Based on current economic and regulatory conditions, management believes that it is possible, if not probable, for a company like the Company, without assets or many liabilities, to negotiate a merger or acquisition with a viable private company. The opportunity arises principally because of the high legal and accounting fees and the length of time associated with the registration process of "going public." However, should any of these conditions change, it is very possible that there would be little or no economic value for anyone taking over control of the Company.


As of September 30, 2013, the Company had $10,580 in cash and liabilities of $135,210. As of September 30, 2013, the Company had a negative working capital of $74,630. The Company had a negative working capital of $24,708 as of September 30, 2012. The Company has only incidental ongoing expenses primarily associated with maintaining its corporate status and maintaining the Company's reporting obligations to the Securities and Exchange Commission. Current management has indicated a willingness to help support the Company's ongoing expenses through the purchase of securities of the Company.

For the twelve months ended September 30, 2013, the Company had $21,389 in expenses related to maintaining its corporate status, paying accounting and legal fees. Management anticipates only nominal continuing expenses related to investigating business opportunities and legal and accounting cost. For the year ended September 30, 2013, the Company had a net loss of $29,922 compared to a loss of $25,228 for the year ended September 30, 2012.

Since inception, the Company has not generated significant revenue, and it is unlikely that any revenue will be generated until the Company locates a business opportunity with which to acquire or merge. Management of the Company will be investigating various business opportunities. These efforts may cost the Company not only out of pocket expenses for its management but also expenses associated with legal and accounting costs. There can be no guarantee that the Company will receive any benefits from the efforts of management to locate business opportunities.

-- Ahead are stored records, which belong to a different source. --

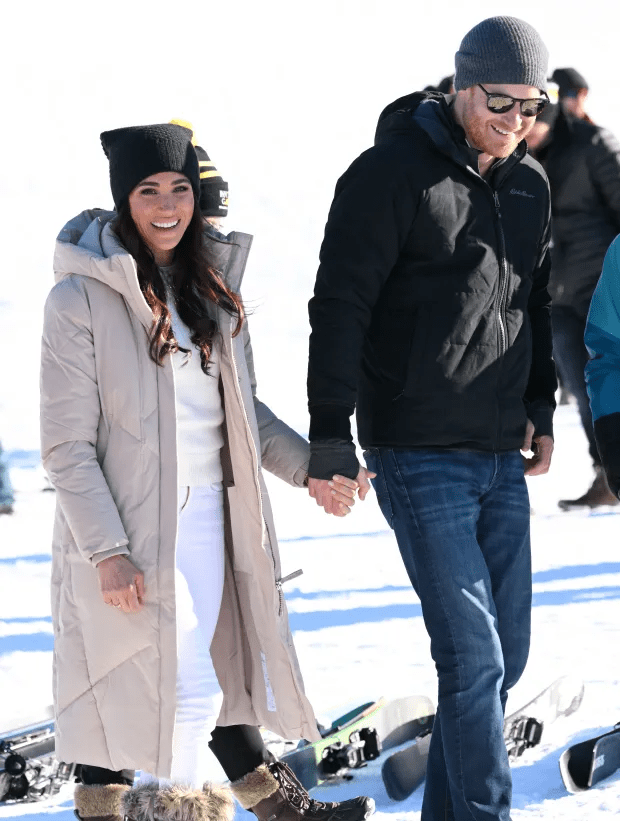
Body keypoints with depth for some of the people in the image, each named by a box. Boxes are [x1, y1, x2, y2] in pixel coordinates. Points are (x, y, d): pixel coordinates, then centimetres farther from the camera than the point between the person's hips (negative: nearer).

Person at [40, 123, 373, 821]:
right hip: (129, 534, -6)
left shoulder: (210, 287, 11)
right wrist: (107, 551, -16)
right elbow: (67, 446, -11)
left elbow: (242, 410, 19)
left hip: (206, 520, 6)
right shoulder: (81, 300, -10)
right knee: (191, 692, -9)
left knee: (205, 678, 13)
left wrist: (307, 464, 4)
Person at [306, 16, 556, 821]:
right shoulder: (392, 174, -11)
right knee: (474, 656, -12)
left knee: (506, 654, 8)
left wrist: (541, 408, 22)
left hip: (502, 456, 7)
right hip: (419, 455, -7)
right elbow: (339, 308, -11)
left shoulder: (530, 185, 11)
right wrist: (330, 439, -12)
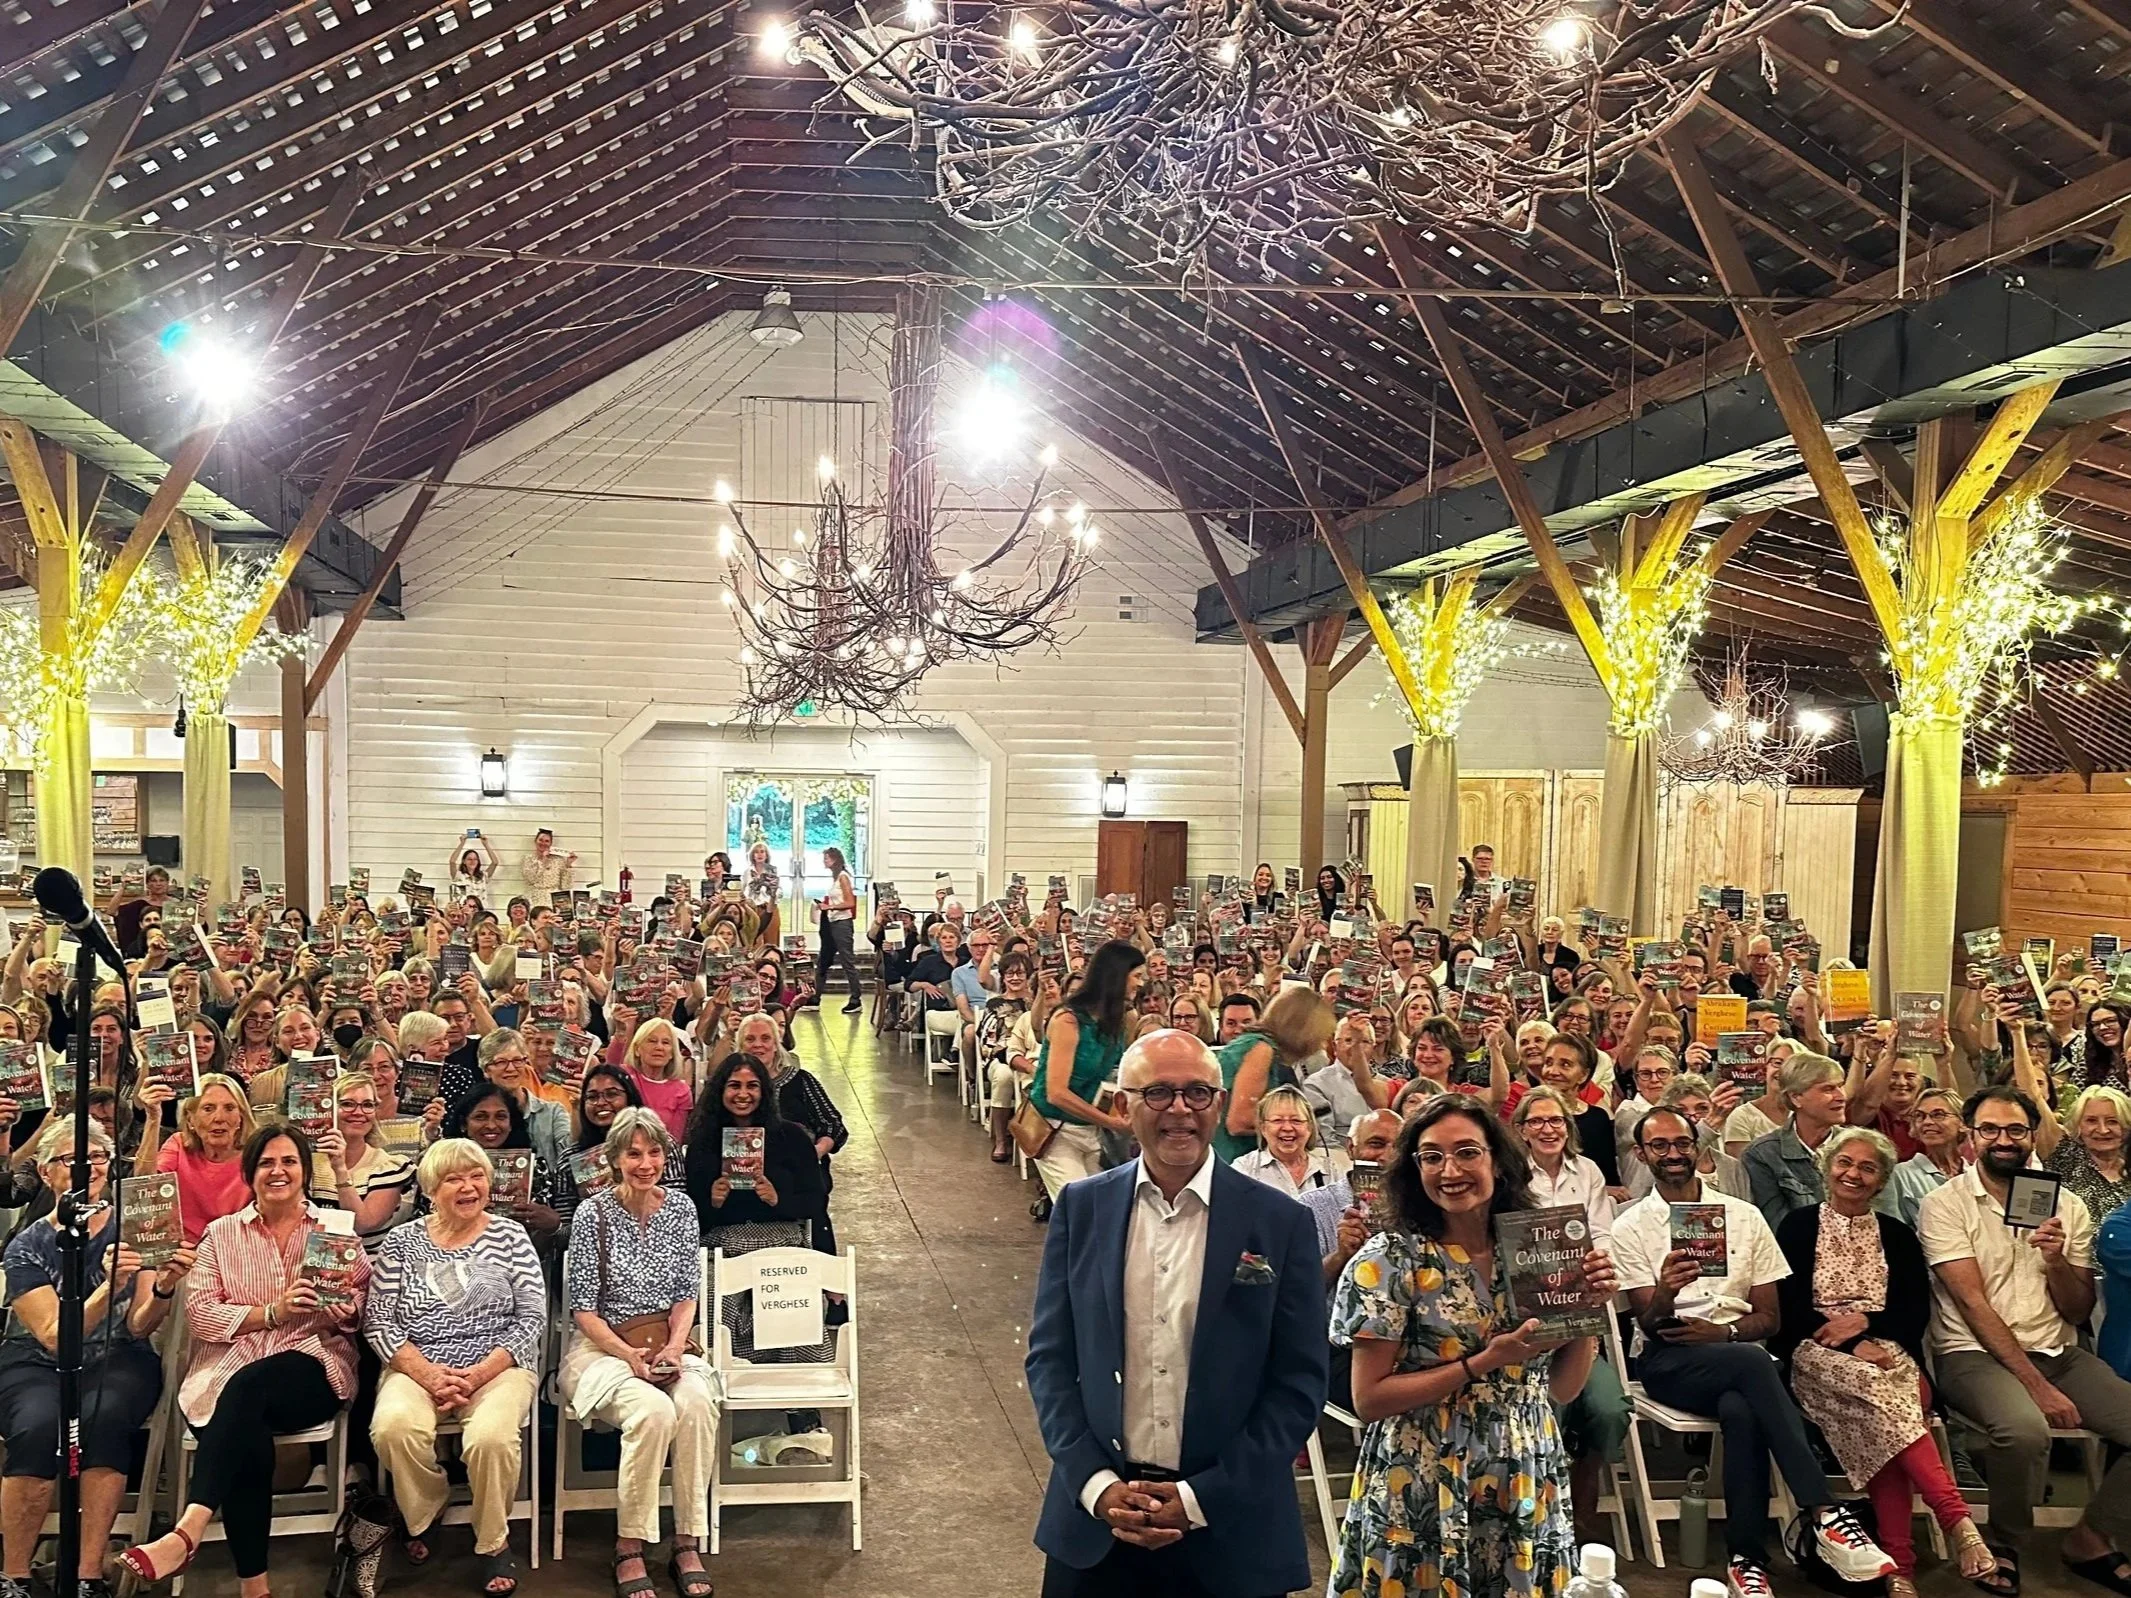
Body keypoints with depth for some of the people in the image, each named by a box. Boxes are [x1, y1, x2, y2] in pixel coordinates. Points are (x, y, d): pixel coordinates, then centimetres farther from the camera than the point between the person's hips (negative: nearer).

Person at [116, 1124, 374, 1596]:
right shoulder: (221, 1234, 13)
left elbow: (364, 1306, 8)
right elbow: (199, 1314, 1)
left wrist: (329, 1304, -15)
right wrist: (271, 1312, -14)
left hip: (313, 1367, -1)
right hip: (228, 1368, 1)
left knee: (247, 1386, -35)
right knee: (246, 1432, -32)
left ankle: (188, 1530, -41)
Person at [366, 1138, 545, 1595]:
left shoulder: (511, 1237, 5)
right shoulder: (402, 1242, 8)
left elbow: (532, 1318, 0)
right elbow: (378, 1322, 2)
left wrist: (479, 1374, -13)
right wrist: (428, 1373, -13)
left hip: (498, 1365, -1)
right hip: (416, 1366, 2)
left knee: (491, 1435, -32)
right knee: (394, 1426, -31)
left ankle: (493, 1543, -4)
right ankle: (423, 1516, 3)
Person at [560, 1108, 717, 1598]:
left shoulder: (681, 1209, 5)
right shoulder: (594, 1213, -7)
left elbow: (687, 1296, 7)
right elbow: (583, 1308, -7)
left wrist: (673, 1348, -11)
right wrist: (630, 1355, -18)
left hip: (669, 1342, 3)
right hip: (603, 1345, -3)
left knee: (696, 1403, -29)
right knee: (654, 1410, -32)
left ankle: (688, 1544, -19)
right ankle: (628, 1551, -17)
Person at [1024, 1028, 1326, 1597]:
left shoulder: (1282, 1223, -6)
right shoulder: (1080, 1208, 0)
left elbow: (1299, 1383, -5)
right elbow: (1049, 1358, 3)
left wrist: (1201, 1498, -10)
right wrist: (1096, 1484, -8)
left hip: (1230, 1531, -1)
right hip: (1094, 1513, 2)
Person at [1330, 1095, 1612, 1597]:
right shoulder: (1390, 1259, -11)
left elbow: (1562, 1388, 6)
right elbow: (1368, 1399, -13)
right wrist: (1483, 1362, -19)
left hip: (1526, 1493, 4)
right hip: (1422, 1499, -4)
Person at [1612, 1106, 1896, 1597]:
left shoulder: (1744, 1216, 12)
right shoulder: (1630, 1227, 5)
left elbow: (1770, 1317, 11)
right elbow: (1649, 1322, -5)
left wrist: (1723, 1331, -10)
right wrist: (1665, 1291, -29)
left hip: (1735, 1352, 2)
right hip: (1668, 1361, -2)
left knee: (1741, 1411, -36)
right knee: (1753, 1363, -36)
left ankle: (1746, 1558, -29)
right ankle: (1826, 1515, -37)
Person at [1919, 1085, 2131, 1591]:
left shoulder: (2067, 1206, 10)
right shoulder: (1945, 1205, -4)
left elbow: (2079, 1312, 9)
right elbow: (1974, 1304, -11)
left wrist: (2056, 1261, -13)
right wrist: (2037, 1385, -19)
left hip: (2059, 1353, 6)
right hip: (1975, 1354, -5)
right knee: (2025, 1428, -36)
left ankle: (2090, 1540, 7)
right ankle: (2004, 1548, -6)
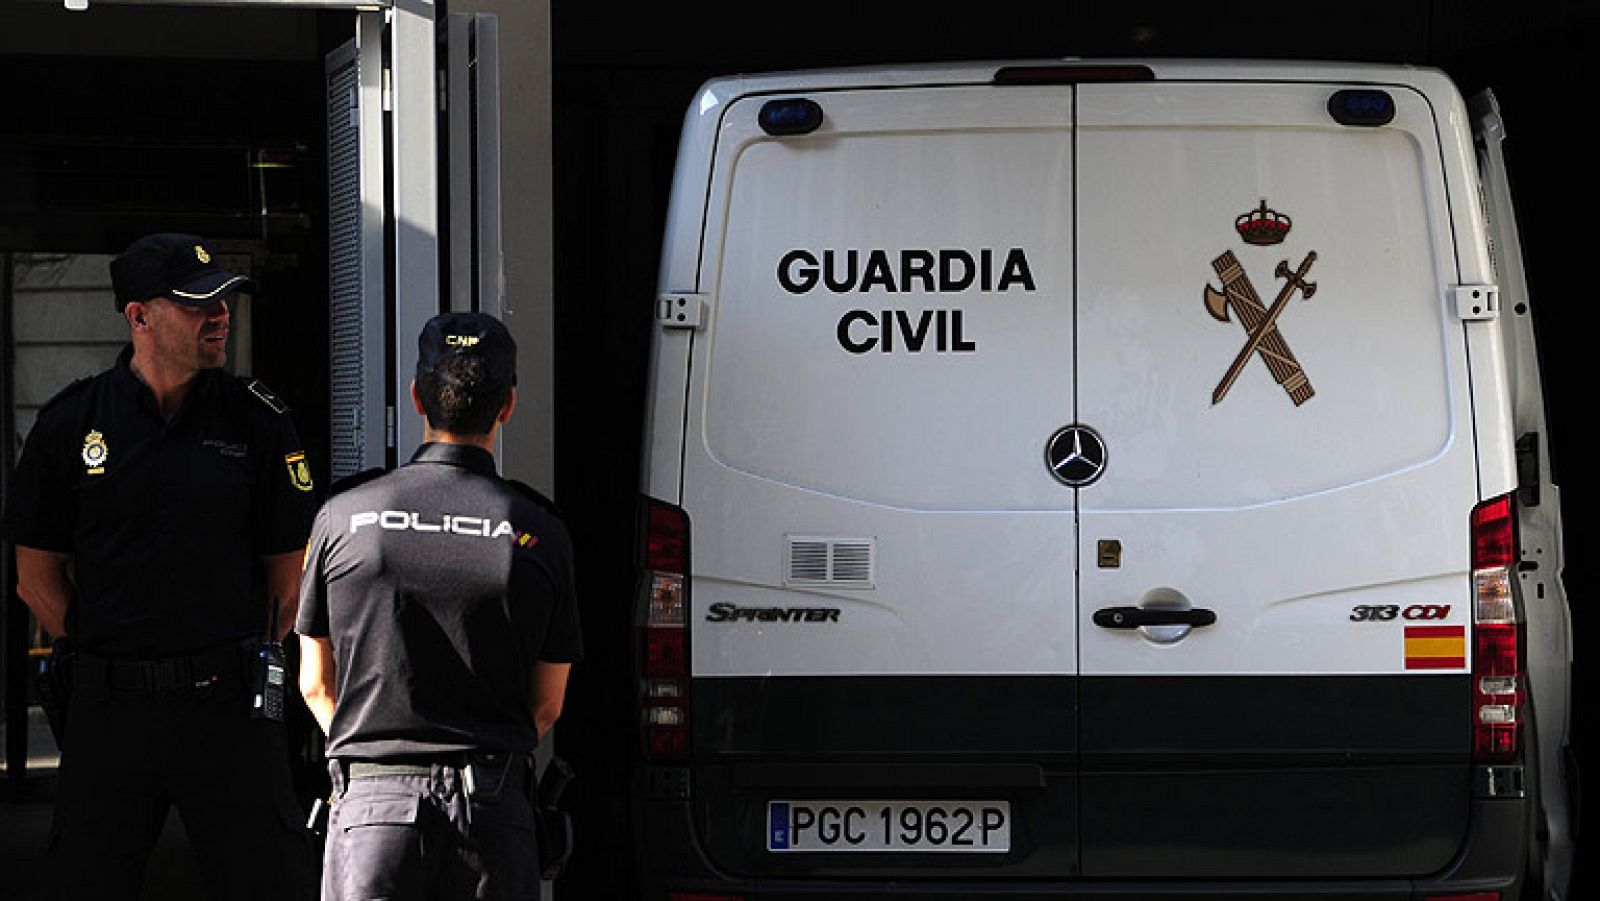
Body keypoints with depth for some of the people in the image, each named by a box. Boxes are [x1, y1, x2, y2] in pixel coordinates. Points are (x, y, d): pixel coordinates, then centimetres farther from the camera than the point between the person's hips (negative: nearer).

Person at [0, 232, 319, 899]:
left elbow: (288, 573, 10)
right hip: (107, 709, 0)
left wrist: (245, 670, 8)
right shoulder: (71, 423, 2)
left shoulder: (258, 422, 4)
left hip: (228, 707, 0)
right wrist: (108, 659, 5)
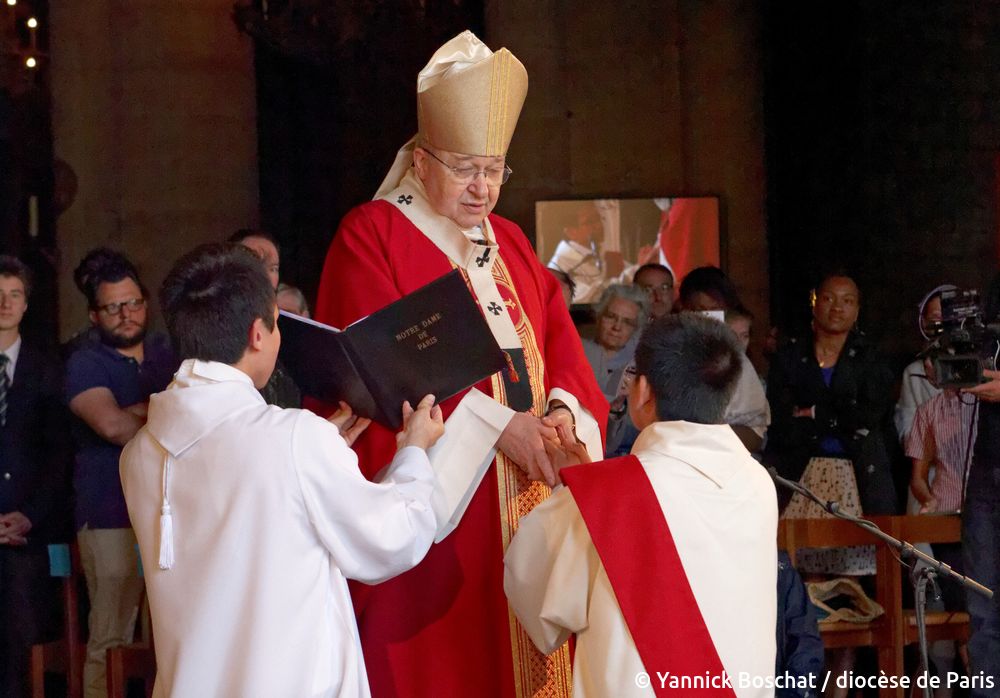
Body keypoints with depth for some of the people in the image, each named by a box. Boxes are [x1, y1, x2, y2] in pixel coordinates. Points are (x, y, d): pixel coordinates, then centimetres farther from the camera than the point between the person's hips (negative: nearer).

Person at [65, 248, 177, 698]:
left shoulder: (166, 352, 17)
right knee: (110, 641, -6)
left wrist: (136, 411, -8)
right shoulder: (85, 364, 3)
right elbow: (111, 425, -13)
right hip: (113, 517, -4)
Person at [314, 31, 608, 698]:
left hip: (523, 504, 6)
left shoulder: (509, 243, 16)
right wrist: (494, 424, -21)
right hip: (435, 493, -6)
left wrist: (561, 410, -13)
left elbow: (558, 340, 8)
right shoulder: (370, 237, -5)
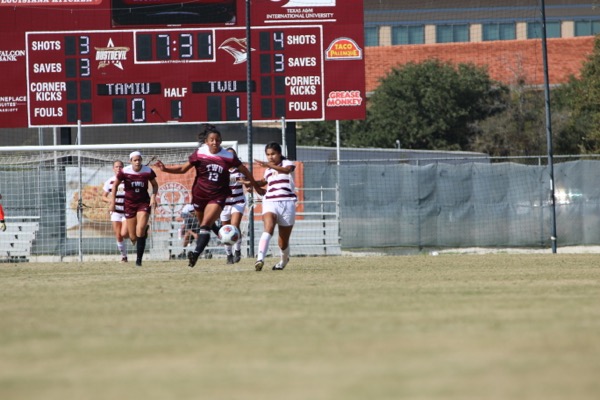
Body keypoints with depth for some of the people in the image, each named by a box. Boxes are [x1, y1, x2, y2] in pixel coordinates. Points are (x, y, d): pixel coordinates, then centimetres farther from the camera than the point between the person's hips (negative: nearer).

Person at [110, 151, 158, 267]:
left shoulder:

Management does not anticipate employing any employees in the future until a merger or acquisition can be accomplished. Management will continue to rely on outside consultants to assist in its corporate filing requirements.



The Company has not had any revenue since inception. The Company continues to suffer a small loss related to maintaining its corporate status and reporting obligations. For the year ended September 30, 2013, we incurred a loss of $29,922 and had no revenue as compared to a loss of $25,228 for the year ended September 30, 2012.

Off-balance sheet arrangements.

The Company does not have any off-balance sheet arrangements and it is not anticipated that the Company will enter into any off-balance sheet arrangements.